Małgosia rannte durch die Büsche wie damals in jenem Sommer, als sie die Freundin aus dem Kleinen See der Spinnennixe rettete, stieg mit Dominika aufs Dach des Babel, der wie ein Ozeandampfer unter dem grünlichen Himmel durch die Nacht glitt. Jetzt waren sie höher als ganz Piaskowa Góra, in den Fenstern blinkten die Fernseher und Weihnachtsbäume, doch das Leben dort in den Kabinen spielte sich in einer anderen Dimension ab als ihres. Was ist also mit dieser Sara?, fragte Małgosia noch einmal. Erzähl mir alles, Dominika Chmura, erzähl mir was total Verrücktes.

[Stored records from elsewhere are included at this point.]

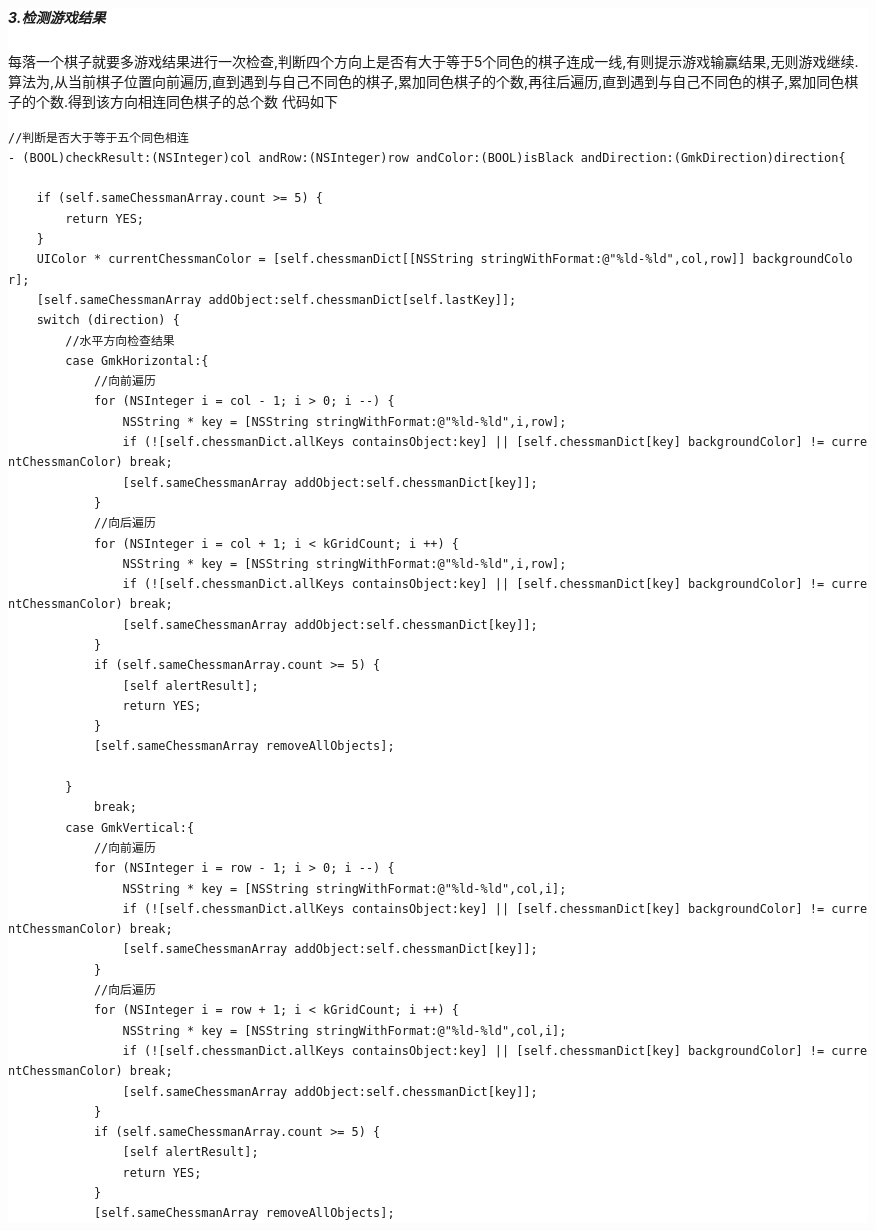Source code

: ##### 3.检测游戏结果

每落一个棋子就要多游戏结果进行一次检查,判断四个方向上是否有大于等于5个同色的棋子连成一线,有则提示游戏输赢结果,无则游戏继续.算法为,从当前棋子位置向前遍历,直到遇到与自己不同色的棋子,累加同色棋子的个数,再往后遍历,直到遇到与自己不同色的棋子,累加同色棋子的个数.得到该方向相连同色棋子的总个数
代码如下

	//判断是否大于等于五个同色相连
	- (BOOL)checkResult:(NSInteger)col andRow:(NSInteger)row andColor:(BOOL)isBlack andDirection:(GmkDirection)direction{
	
	    if (self.sameChessmanArray.count >= 5) {
	        return YES;
	    }
	    UIColor * currentChessmanColor = [self.chessmanDict[[NSString stringWithFormat:@"%ld-%ld",col,row]] backgroundColor];
	    [self.sameChessmanArray addObject:self.chessmanDict[self.lastKey]];
	    switch (direction) {
	        //水平方向检查结果
	        case GmkHorizontal:{
	            //向前遍历
	            for (NSInteger i = col - 1; i > 0; i --) {
	                NSString * key = [NSString stringWithFormat:@"%ld-%ld",i,row];
	                if (![self.chessmanDict.allKeys containsObject:key] || [self.chessmanDict[key] backgroundColor] != currentChessmanColor) break;
	                [self.sameChessmanArray addObject:self.chessmanDict[key]];
	            }
	            //向后遍历
	            for (NSInteger i = col + 1; i < kGridCount; i ++) {
	                NSString * key = [NSString stringWithFormat:@"%ld-%ld",i,row];
	                if (![self.chessmanDict.allKeys containsObject:key] || [self.chessmanDict[key] backgroundColor] != currentChessmanColor) break;
	                [self.sameChessmanArray addObject:self.chessmanDict[key]];
	            }
	            if (self.sameChessmanArray.count >= 5) {
	                [self alertResult];
	                return YES;
	            }
	            [self.sameChessmanArray removeAllObjects];
	            
	        }
	            break;
	        case GmkVertical:{
	            //向前遍历
	            for (NSInteger i = row - 1; i > 0; i --) {
	                NSString * key = [NSString stringWithFormat:@"%ld-%ld",col,i];
	                if (![self.chessmanDict.allKeys containsObject:key] || [self.chessmanDict[key] backgroundColor] != currentChessmanColor) break;
	                [self.sameChessmanArray addObject:self.chessmanDict[key]];
	            }
	            //向后遍历
	            for (NSInteger i = row + 1; i < kGridCount; i ++) {
	                NSString * key = [NSString stringWithFormat:@"%ld-%ld",col,i];
	                if (![self.chessmanDict.allKeys containsObject:key] || [self.chessmanDict[key] backgroundColor] != currentChessmanColor) break;
	                [self.sameChessmanArray addObject:self.chessmanDict[key]];
	            }
	            if (self.sameChessmanArray.count >= 5) {
	                [self alertResult];
	                return YES;
	            }
	            [self.sameChessmanArray removeAllObjects];
	            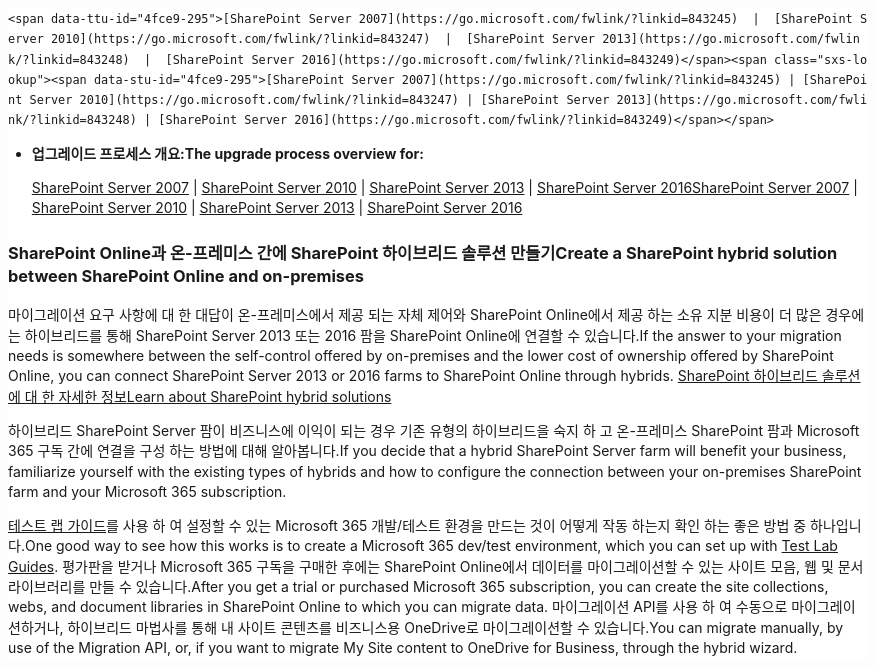     <span data-ttu-id="4fce9-295">[SharePoint Server 2007](https://go.microsoft.com/fwlink/?linkid=843245)  |  [SharePoint Server 2010](https://go.microsoft.com/fwlink/?linkid=843247)  |  [SharePoint Server 2013](https://go.microsoft.com/fwlink/?linkid=843248)  |  [SharePoint Server 2016](https://go.microsoft.com/fwlink/?linkid=843249)</span><span class="sxs-lookup"><span data-stu-id="4fce9-295">[SharePoint Server 2007](https://go.microsoft.com/fwlink/?linkid=843245) | [SharePoint Server 2010](https://go.microsoft.com/fwlink/?linkid=843247) | [SharePoint Server 2013](https://go.microsoft.com/fwlink/?linkid=843248) | [SharePoint Server 2016](https://go.microsoft.com/fwlink/?linkid=843249)</span></span>
    
- <span data-ttu-id="4fce9-296">**업그레이드 프로세스 개요:**</span><span class="sxs-lookup"><span data-stu-id="4fce9-296">**The upgrade process overview for:**</span></span> 
    
    <span data-ttu-id="4fce9-297">[SharePoint Server 2007](https://go.microsoft.com/fwlink/?linkid=843250)  |  [SharePoint Server 2010](https://go.microsoft.com/fwlink/?linkid=843251)  |  [SharePoint Server 2013](https://go.microsoft.com/fwlink/?linkid=843252)  |  [SharePoint Server 2016](https://go.microsoft.com/fwlink/?linkid=843359)</span><span class="sxs-lookup"><span data-stu-id="4fce9-297">[SharePoint Server 2007](https://go.microsoft.com/fwlink/?linkid=843250) | [SharePoint Server 2010](https://go.microsoft.com/fwlink/?linkid=843251) | [SharePoint Server 2013](https://go.microsoft.com/fwlink/?linkid=843252) | [SharePoint Server 2016](https://go.microsoft.com/fwlink/?linkid=843359)</span></span>
    
### <a name="create-a-sharepoint-hybrid-solution-between-sharepoint-online-and-on-premises"></a><span data-ttu-id="4fce9-298">SharePoint Online과 온-프레미스 간에 SharePoint 하이브리드 솔루션 만들기</span><span class="sxs-lookup"><span data-stu-id="4fce9-298">Create a SharePoint hybrid solution between SharePoint Online and on-premises</span></span>

<span data-ttu-id="4fce9-299">마이그레이션 요구 사항에 대 한 대답이 온-프레미스에서 제공 되는 자체 제어와 SharePoint Online에서 제공 하는 소유 지분 비용이 더 많은 경우에는 하이브리드를 통해 SharePoint Server 2013 또는 2016 팜을 SharePoint Online에 연결할 수 있습니다.</span><span class="sxs-lookup"><span data-stu-id="4fce9-299">If the answer to your migration needs is somewhere between the self-control offered by on-premises and the lower cost of ownership offered by SharePoint Online, you can connect SharePoint Server 2013 or 2016 farms to SharePoint Online through hybrids.</span></span> [<span data-ttu-id="4fce9-300">SharePoint 하이브리드 솔루션에 대 한 자세한 정보</span><span class="sxs-lookup"><span data-stu-id="4fce9-300">Learn about SharePoint hybrid solutions</span></span>](https://support.office.com/article/4c89a95a-a58c-4fc1-974a-389d4f195383.aspx)
  
<span data-ttu-id="4fce9-301">하이브리드 SharePoint Server 팜이 비즈니스에 이익이 되는 경우 기존 유형의 하이브리드을 숙지 하 고 온-프레미스 SharePoint 팜과 Microsoft 365 구독 간에 연결을 구성 하는 방법에 대해 알아봅니다.</span><span class="sxs-lookup"><span data-stu-id="4fce9-301">If you decide that a hybrid SharePoint Server farm will benefit your business, familiarize yourself with the existing types of hybrids and how to configure the connection between your on-premises SharePoint farm and your Microsoft 365 subscription.</span></span>
  
<span data-ttu-id="4fce9-302">[테스트 랩 가이드](m365-enterprise-test-lab-guides.md)를 사용 하 여 설정할 수 있는 Microsoft 365 개발/테스트 환경을 만드는 것이 어떻게 작동 하는지 확인 하는 좋은 방법 중 하나입니다.</span><span class="sxs-lookup"><span data-stu-id="4fce9-302">One good way to see how this works is to create a Microsoft 365 dev/test environment, which you can set up with [Test Lab Guides](m365-enterprise-test-lab-guides.md).</span></span> <span data-ttu-id="4fce9-303">평가판을 받거나 Microsoft 365 구독을 구매한 후에는 SharePoint Online에서 데이터를 마이그레이션할 수 있는 사이트 모음, 웹 및 문서 라이브러리를 만들 수 있습니다.</span><span class="sxs-lookup"><span data-stu-id="4fce9-303">After you get a trial or purchased Microsoft 365 subscription, you can create the site collections, webs, and document libraries in SharePoint Online to which you can migrate data.</span></span> <span data-ttu-id="4fce9-304">마이그레이션 API를 사용 하 여 수동으로 마이그레이션하거나, 하이브리드 마법사를 통해 내 사이트 콘텐츠를 비즈니스용 OneDrive로 마이그레이션할 수 있습니다.</span><span class="sxs-lookup"><span data-stu-id="4fce9-304">You can migrate manually, by use of the Migration API, or, if you want to migrate My Site content to OneDrive for Business, through the hybrid wizard.</span></span>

Sara ist eine Nachfahrin der Hottentotten-Venus, beginnt Dominika. Und auch wenn sie es nicht ist, sie könnte es sein. Hast du schon mal von der Hottentotten-Venus gehört? Ja, hab ich, antwortet Małgosia und denkt bei sich, dass Dominika Chmura die Einzige ist, die nach Jahren nicht mit einem unehelichen Kind, einem ausländischen Bräutigam oder deutschen Gebrauchtwagen nach Piaskowa Góra zurückkommt, sondern mit einer solchen Geschichte. Dann weißt du ja, wie die Venus aussah, und kannst dir Sara vorstellen, aber nicht so im Stil der stummen Muse Baudelaires. Sara spricht drei Sprachen, sie riecht nach Patschuli, hat gelbe Augen und sehr starke Hände. Als ich nach dem Unfall schwach war wie eine Fliege, hat sie mich hochgehoben und gesagt: Komm, Kind, gehen wir los. Männer, ob Dichter oder nicht, interessieren Sara nicht, denn Sara liebt nichts so sehr wie Geschichten. Ihre Uroma Destinee erzählte ihr immer von der schwarzen Venus, einer Schauspielerin, die ein Leben in der großen Welt führte, nicht nur hatte sie eine erlesene Garderobe, wie man sie in Brooklyn noch nie gesehen hatte, sie flog auch auf einem Kronleuchter, einem Kronleuchter aus Kristall, stell dir das mal vor. Hoppla hopp – sie packte den Kronleuchter, und auf ging’s nach Paris, nach London, nach Afrika, so wie wir auf dem Dach des Babel nach Wolkenfern. Sara hat erzählt, erzählt Dominika, dass sie selbst, als sie sieben war, auf einen Stuhl geklettert ist und auf Zehenspitzen nach der Lampe gegriffen hat, um zu fliegen, dabei riss die ganze Lampe samt Kabeln ab, vier Tage hatten sie kein elektrisches Licht, und La-Teesha, ihre Oma, war ganz schön sauer, weil sie den Elektriker bezahlen musste.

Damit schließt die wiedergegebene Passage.